> Dataset records:
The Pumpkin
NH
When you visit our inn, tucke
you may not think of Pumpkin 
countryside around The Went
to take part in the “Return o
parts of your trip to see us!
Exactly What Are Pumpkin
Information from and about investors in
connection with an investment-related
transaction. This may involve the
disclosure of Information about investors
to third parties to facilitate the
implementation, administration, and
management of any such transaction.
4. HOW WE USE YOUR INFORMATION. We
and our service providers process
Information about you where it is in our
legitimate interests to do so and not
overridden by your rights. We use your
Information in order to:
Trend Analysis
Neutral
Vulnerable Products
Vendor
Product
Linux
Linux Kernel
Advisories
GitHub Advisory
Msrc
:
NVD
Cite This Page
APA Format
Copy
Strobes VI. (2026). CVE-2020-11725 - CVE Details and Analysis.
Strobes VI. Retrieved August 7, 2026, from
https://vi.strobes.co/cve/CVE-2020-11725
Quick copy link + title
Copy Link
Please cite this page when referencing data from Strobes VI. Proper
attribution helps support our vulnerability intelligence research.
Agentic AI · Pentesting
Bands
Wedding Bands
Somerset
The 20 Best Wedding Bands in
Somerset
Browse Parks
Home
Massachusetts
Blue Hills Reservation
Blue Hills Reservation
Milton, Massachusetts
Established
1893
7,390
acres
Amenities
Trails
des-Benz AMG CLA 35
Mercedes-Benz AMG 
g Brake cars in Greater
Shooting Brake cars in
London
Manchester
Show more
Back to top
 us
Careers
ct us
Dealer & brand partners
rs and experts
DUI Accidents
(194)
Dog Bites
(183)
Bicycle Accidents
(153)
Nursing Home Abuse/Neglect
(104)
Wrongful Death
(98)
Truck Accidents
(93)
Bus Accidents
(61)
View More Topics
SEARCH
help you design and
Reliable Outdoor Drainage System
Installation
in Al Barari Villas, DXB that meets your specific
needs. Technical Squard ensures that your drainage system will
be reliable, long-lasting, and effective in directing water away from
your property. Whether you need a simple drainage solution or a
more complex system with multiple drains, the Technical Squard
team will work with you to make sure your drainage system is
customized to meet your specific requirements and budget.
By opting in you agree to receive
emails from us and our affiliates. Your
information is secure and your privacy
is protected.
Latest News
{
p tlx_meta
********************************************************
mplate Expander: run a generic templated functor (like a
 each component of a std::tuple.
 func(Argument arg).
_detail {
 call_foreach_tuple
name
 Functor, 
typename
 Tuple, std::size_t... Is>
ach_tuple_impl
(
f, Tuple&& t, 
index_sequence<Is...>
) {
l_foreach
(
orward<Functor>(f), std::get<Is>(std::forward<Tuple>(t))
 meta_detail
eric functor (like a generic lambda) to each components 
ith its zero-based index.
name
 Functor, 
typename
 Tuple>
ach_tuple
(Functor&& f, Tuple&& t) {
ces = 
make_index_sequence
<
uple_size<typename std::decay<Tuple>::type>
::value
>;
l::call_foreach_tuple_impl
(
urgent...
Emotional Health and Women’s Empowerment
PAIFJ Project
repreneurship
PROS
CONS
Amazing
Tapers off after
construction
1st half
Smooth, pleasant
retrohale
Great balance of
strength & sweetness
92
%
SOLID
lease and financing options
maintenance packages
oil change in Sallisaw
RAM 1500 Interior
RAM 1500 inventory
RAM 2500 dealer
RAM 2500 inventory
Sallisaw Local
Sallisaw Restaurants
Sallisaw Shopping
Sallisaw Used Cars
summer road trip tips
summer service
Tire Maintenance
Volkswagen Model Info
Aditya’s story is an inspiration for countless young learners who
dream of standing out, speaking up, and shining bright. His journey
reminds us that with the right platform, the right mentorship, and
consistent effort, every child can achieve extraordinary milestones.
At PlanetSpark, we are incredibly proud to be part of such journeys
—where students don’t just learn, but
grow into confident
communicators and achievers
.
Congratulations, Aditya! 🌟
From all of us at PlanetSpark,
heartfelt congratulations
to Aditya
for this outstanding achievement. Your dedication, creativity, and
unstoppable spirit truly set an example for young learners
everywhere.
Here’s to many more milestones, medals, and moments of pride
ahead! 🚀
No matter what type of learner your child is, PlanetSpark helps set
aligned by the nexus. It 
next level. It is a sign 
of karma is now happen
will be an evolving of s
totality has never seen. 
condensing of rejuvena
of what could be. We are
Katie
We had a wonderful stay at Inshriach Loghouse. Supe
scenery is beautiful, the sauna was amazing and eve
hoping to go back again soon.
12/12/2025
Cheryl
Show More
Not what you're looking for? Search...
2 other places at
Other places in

> WHAT NEEDS TO BE DONE:
Both end lines included, restate word for word the lines above from the line with "rs and experts" to the line with "in Al Barari", and nothing else.

> EXERCISE RESULT:
rs and experts
DUI Accidents
(194)
Dog Bites
(183)
Bicycle Accidents
(153)
Nursing Home Abuse/Neglect
(104)
Wrongful Death
(98)
Truck Accidents
(93)
Bus Accidents
(61)
View More Topics
SEARCH
help you design and
Reliable Outdoor Drainage System
Installation
in Al Barari Villas, DXB that meets your specific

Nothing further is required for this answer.